Your instructions - Within the data below, copy each line where the string "файлов" is found.

Material for this task -
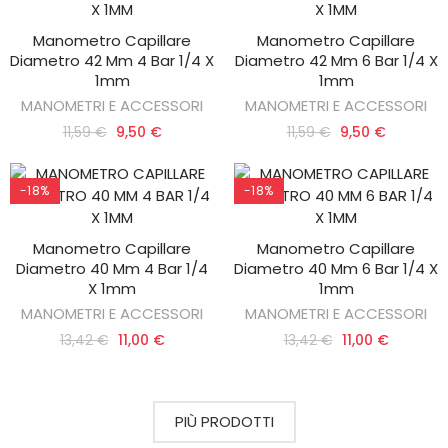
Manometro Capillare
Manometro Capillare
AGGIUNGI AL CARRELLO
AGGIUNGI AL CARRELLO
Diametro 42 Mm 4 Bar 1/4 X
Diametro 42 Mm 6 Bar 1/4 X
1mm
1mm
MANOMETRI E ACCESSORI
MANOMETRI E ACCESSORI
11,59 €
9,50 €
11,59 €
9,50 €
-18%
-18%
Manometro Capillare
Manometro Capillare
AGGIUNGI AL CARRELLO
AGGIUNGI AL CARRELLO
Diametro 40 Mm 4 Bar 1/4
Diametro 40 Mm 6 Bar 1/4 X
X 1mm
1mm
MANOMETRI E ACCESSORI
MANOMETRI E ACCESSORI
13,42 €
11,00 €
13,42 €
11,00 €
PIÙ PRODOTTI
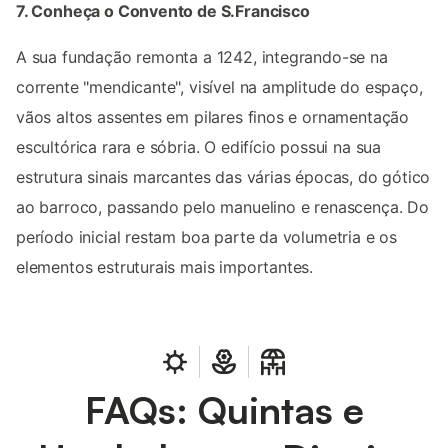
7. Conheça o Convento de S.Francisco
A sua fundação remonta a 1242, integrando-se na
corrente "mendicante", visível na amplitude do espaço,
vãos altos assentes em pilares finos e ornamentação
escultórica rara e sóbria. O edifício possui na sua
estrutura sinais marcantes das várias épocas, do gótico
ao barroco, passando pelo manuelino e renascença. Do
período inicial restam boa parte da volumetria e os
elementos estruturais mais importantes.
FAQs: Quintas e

* * *

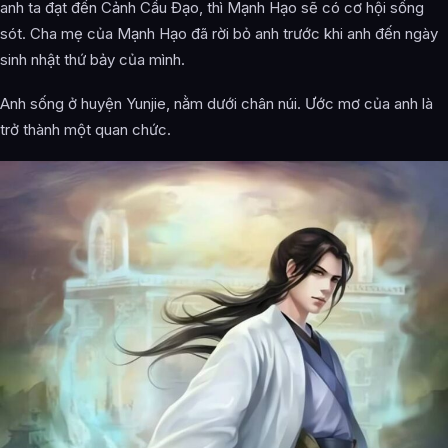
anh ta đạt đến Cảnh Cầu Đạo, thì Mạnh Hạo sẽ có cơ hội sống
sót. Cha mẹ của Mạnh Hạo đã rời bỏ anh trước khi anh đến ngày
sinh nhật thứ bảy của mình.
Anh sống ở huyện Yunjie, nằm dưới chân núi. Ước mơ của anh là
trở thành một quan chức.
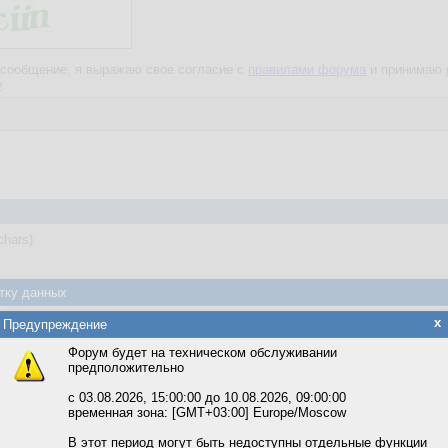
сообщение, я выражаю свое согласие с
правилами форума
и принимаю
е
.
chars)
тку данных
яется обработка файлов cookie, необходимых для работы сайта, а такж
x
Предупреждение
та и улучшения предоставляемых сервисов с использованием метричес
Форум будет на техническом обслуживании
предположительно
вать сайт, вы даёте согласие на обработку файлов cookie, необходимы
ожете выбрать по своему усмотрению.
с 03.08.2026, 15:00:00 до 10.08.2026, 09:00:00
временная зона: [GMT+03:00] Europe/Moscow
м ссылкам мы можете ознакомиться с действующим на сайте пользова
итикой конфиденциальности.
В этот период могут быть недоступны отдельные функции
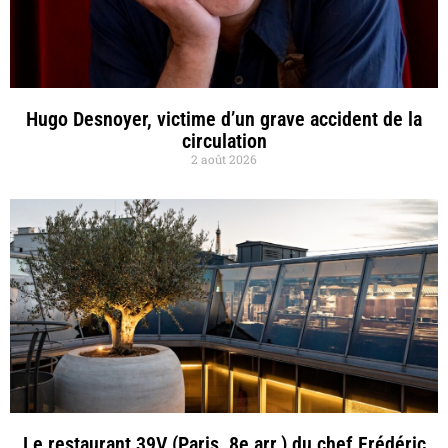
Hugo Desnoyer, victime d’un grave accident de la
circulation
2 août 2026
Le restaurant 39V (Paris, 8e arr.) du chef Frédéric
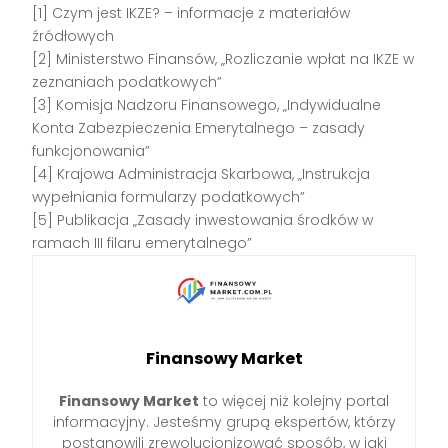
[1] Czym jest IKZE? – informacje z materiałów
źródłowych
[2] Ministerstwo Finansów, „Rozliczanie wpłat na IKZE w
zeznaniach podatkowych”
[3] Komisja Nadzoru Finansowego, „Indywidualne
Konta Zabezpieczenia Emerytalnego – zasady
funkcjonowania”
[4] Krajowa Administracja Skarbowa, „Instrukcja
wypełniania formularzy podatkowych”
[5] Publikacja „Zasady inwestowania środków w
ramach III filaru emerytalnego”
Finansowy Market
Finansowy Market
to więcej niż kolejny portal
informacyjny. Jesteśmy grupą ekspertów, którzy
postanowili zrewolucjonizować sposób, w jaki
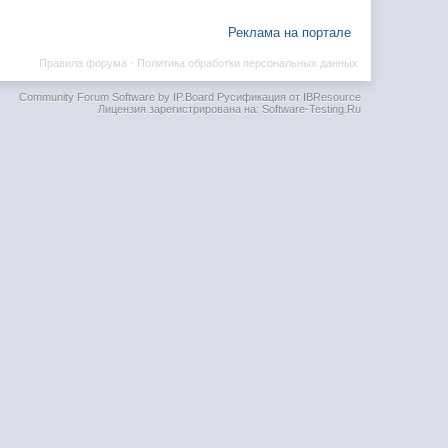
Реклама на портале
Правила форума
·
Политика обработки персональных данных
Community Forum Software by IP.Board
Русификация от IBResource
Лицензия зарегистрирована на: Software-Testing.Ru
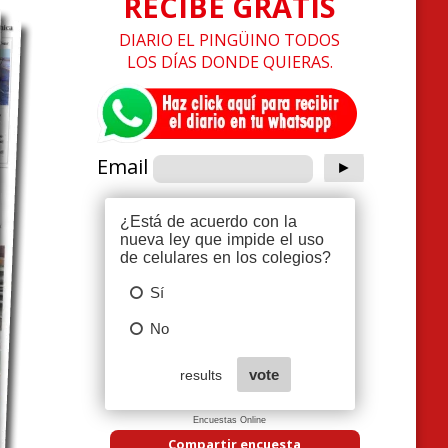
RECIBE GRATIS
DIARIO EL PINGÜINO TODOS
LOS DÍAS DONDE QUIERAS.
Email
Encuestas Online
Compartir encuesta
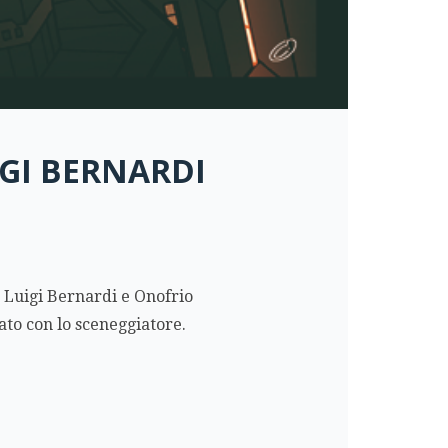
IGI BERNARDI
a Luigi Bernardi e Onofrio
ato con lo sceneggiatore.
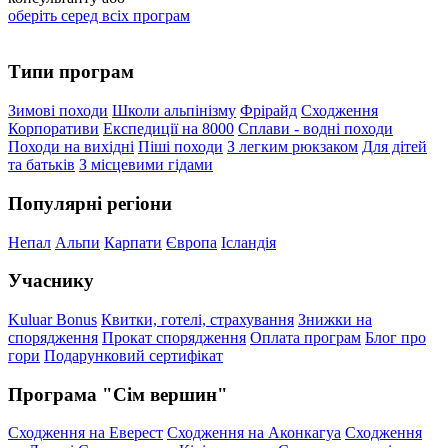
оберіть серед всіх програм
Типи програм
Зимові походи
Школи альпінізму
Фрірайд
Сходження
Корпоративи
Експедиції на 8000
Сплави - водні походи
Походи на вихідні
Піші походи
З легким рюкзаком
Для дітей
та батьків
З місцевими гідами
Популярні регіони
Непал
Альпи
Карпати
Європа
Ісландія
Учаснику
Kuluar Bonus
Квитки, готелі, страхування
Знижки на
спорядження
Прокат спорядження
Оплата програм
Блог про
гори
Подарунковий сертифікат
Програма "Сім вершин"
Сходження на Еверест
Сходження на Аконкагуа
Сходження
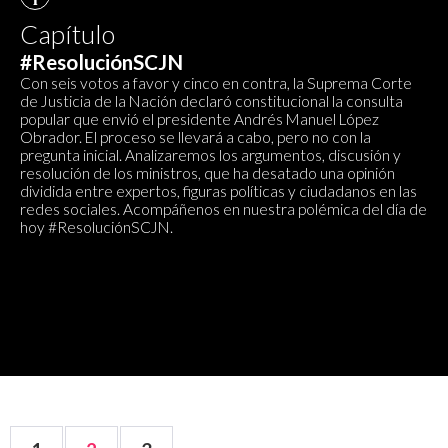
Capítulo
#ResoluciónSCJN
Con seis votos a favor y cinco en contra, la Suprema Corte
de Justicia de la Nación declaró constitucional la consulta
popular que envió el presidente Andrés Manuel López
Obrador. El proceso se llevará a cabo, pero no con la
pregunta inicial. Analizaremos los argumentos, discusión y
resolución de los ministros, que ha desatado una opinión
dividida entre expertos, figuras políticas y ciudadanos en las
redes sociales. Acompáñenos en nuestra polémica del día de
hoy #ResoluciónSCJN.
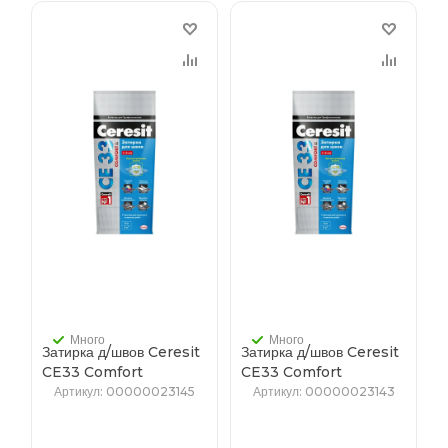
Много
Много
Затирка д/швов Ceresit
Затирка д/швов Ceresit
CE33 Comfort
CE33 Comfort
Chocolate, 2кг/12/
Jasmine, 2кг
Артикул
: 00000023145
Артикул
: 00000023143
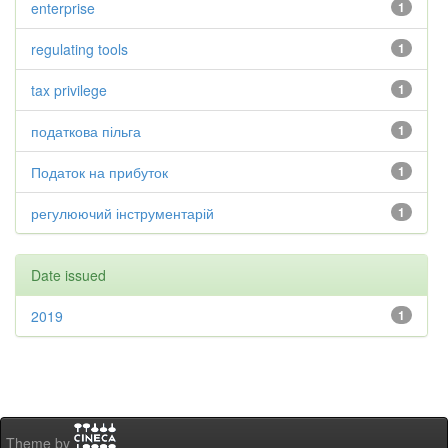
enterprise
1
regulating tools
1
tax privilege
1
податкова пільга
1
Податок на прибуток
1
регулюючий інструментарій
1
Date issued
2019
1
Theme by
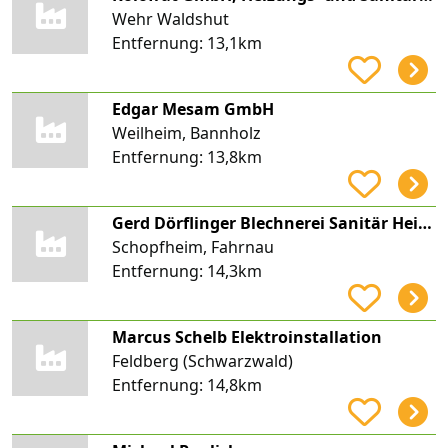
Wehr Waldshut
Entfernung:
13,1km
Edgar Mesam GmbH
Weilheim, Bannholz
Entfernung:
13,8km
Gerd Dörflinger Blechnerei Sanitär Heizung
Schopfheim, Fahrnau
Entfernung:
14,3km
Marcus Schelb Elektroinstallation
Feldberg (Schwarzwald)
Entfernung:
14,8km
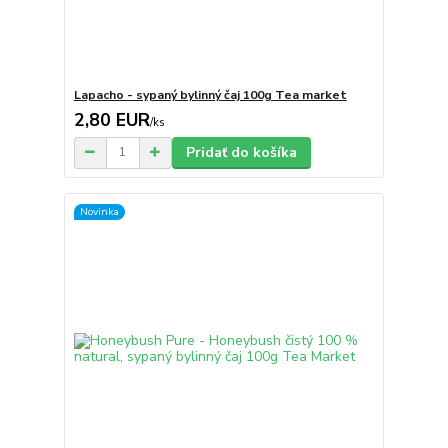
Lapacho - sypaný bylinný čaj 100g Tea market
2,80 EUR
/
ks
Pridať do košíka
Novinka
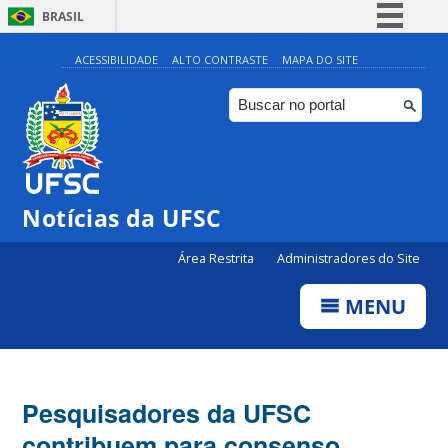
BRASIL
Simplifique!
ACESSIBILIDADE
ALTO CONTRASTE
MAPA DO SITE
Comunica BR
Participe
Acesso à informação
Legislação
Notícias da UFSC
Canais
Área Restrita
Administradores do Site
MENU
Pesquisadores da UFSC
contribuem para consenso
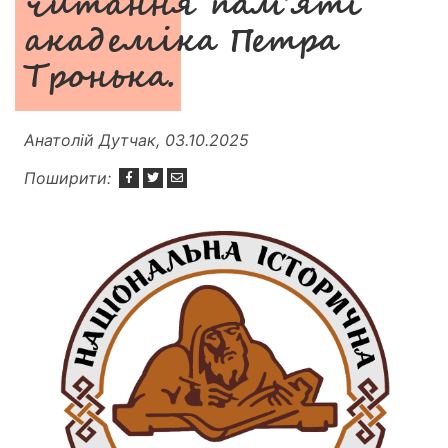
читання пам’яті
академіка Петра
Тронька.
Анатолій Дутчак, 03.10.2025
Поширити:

Result of this exercise -
яется обработка файлов cookie, необходимых для работы сайта, а такж
вать сайт, вы даёте согласие на обработку файлов cookie, необходимы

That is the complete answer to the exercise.